Okay, so I wasn’t thinking about religion at all. I was thinking about what a great book it was. But maybe that’s just me.
The ICoS survival group could kick their survival group’s ass
If our group ran into this group into the nuclear wasteland Earth will become (possibly on December 22, 2012), we’d be kicking ass and taking names. Because this is who they suggest you have in your survival group:
- A Rambo-type: because he can do ANYTHING. (Okay, so, yeah, having a Les Stroud in the group might come in handy, but the guy’s so used to looking out for himself, what makes you think he’d be a good team player?)
- A storyteller: to entertain you during those long, lonely, dreary days and nights. (What? WHAT? You and your group are scrambling to survive, and you want to use up valuable resources on someone whose only talent is telling stories by the campfire? REALLY?)
- A gardener: to grow food. (Okay, so one of these guys would be helpful. Assuming the world’s still able to grow crops and all.)
- A spiritual advisor: to mediate disputes, and to put himself last and make decisions for the good of the group. (I’d like to think there’ll be people in the post-apocalypse who will be capable of saving the many instead of the one. And seriously? If I’m finding people for my survival group, I would most definitely not be looking for a spiritual advisor. I’d be looking for the guy who can help KEEP ME ALIVE. You know, by finding supplies and killing bad guys. Saving my soul will not help keep me alive.)
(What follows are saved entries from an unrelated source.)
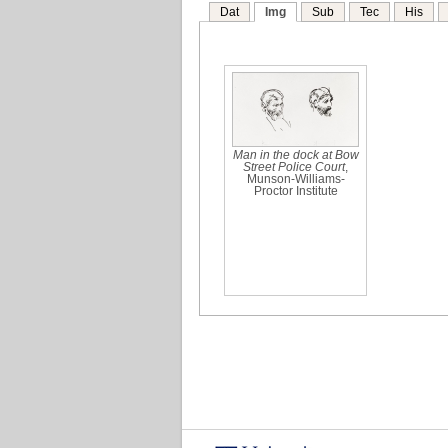
Dat
Img
Sub
Tec
His
Man in the dock at Bow
Street Police Court
,
Munson-Williams-
Proctor Institute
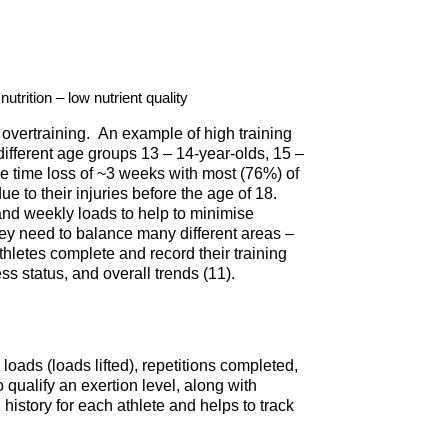
utrition – low nutrient quality
overtraining. An example of high training
different age groups 13 – 14-year-olds, 15 –
age time loss of ~3 weeks with most (76%) of
e to their injuries before the age of 18.
 and weekly loads to help to minimise
they need to balance many different areas –
hletes complete and record their training
ss status, and overall trends (11).
 loads (loads lifted), repetitions completed,
 qualify an exertion level, along with
history for each athlete and helps to track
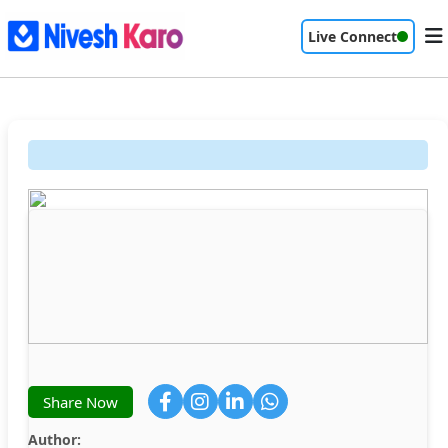
Live Connect
Share Now
Author:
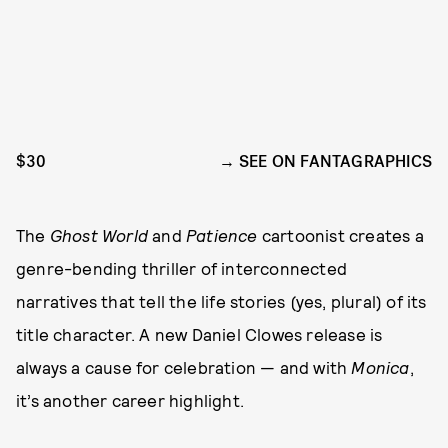
$30
SEE ON FANTAGRAPHICS
The
Ghost World
and
Patience
cartoonist creates a
genre-bending thriller of interconnected
narratives that tell the life stories (yes, plural) of its
title character. A new Daniel Clowes release is
always a cause for celebration — and with
Monica
,
it’s another career highlight.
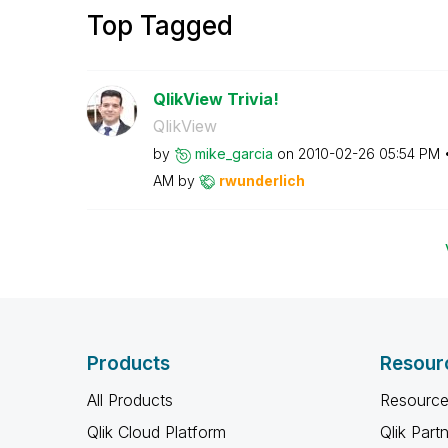
Top Tagged
QlikView Trivia!
QlikView
by
mike_garcia
on
‎2010-02-26
05:54 PM
AM
by
rwunderlich
Products
Resour
All Products
Resource
Qlik Cloud Platform
Qlik Part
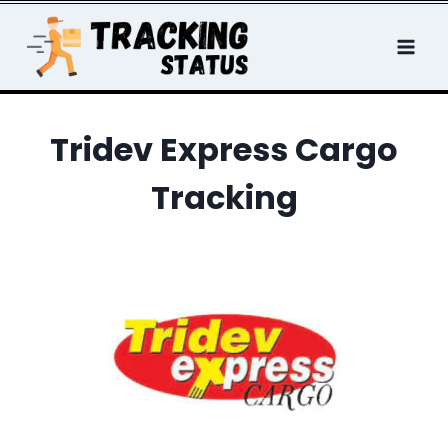
Skip
to
content
Tridev Express Cargo
Tracking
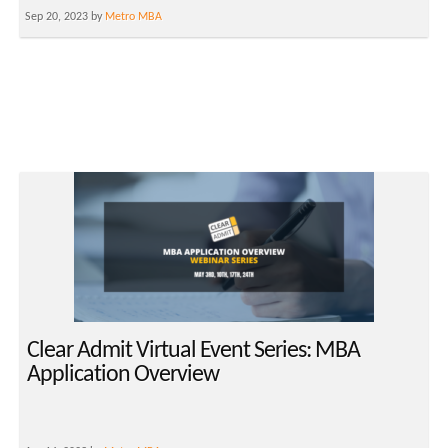
Sep 20, 2023 by
Metro MBA
Clear Admit Virtual Event Series: MBA
Application Overview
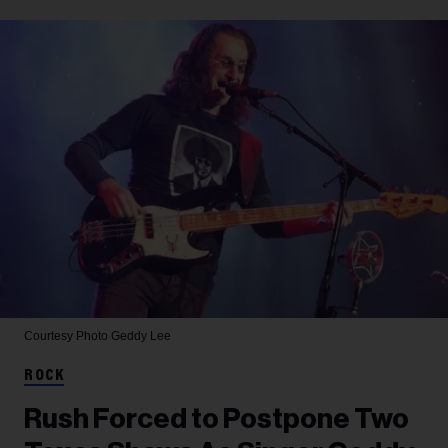
Courtesy Photo
Geddy Lee
ROCK
Rush Forced to Postpone Two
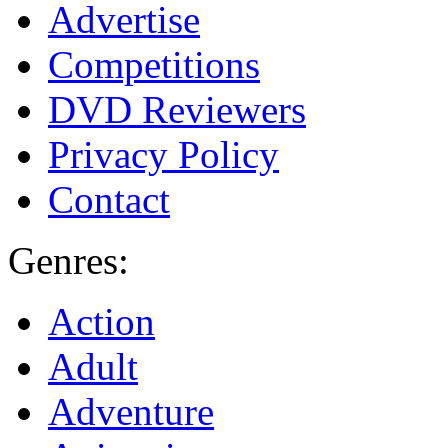
Advertise
Competitions
DVD Reviewers
Privacy Policy
Contact
Genres:
Action
Adult
Adventure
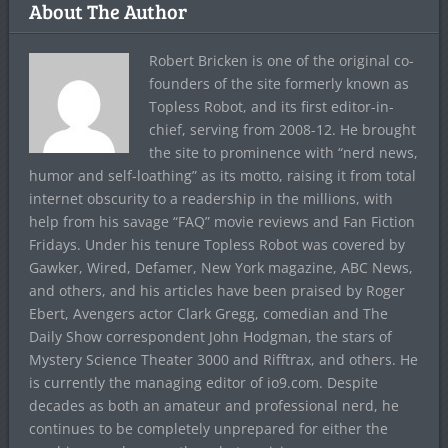
About The Author
Robert Bricken is one of the original co-
founders of the site formerly known as
Topless Robot, and its first editor-in-
chief, serving from 2008-12. He brought
the site to prominence with “nerd news,
humor and self-loathing” as its motto, raising it from total
internet obscurity to a readership in the millions, with
help from his savage “FAQ” movie reviews and Fan Fiction
Fridays. Under his tenure Topless Robot was covered by
Gawker, Wired, Defamer, New York magazine, ABC News,
and others, and his articles have been praised by Roger
Ebert, Avengers actor Clark Gregg, comedian and The
Daily Show correspondent John Hodgman, the stars of
Mystery Science Theater 3000 and Rifftrax, and others. He
is currently the managing editor of io9.com. Despite
decades as both an amateur and professional nerd, he
continues to be completely unprepared for either the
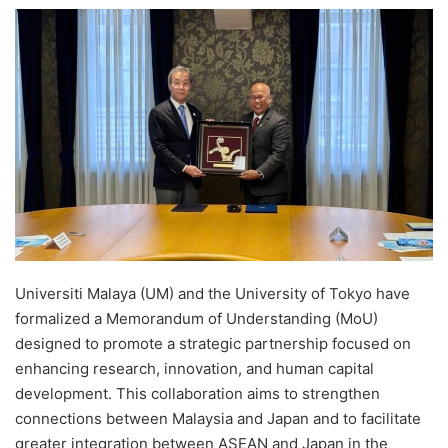
e
n
d
a
n
e
m
a
i
l
Universiti Malaya (UM) and the University of Tokyo have
formalized a Memorandum of Understanding (MoU)
designed to promote a strategic partnership focused on
enhancing research, innovation, and human capital
development. This collaboration aims to strengthen
connections between Malaysia and Japan and to facilitate
greater integration between ASEAN and Japan in the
- A homeopath: to act as a healer. (Yeah, this guy’s important. We’ve talked about this before.)
- An Amish dude: to act as a consultant for life without modern conveniences. (Wow. Seriously?)
- An insomniac: to work longer hours than the rest of the group. (What?! You want to give the sleep-deprived one nighttime guard duty and extra chores? Sure, okay. And when the insomniac goes nuts from being completely sleep deprived, you will be the first to die.)
While I don’t think we’ve ever truly specified who we’d want in our group, we’ve told you who you’ll probably meet in the post apocalypse and who you really should avoid. We’ve also talked about people who could possibly get you killed.
And unless that storyteller is also a handyman ex-soldier, he/she just might get me killed. I’m just saying.
So there you have it. A magazine about the world ending in 2012.
I found some EPIC apocalypse-related books in the Kindle Owners’ Lending Library. Why yes, Virgina, I WILL be reading them. And then I will write about them.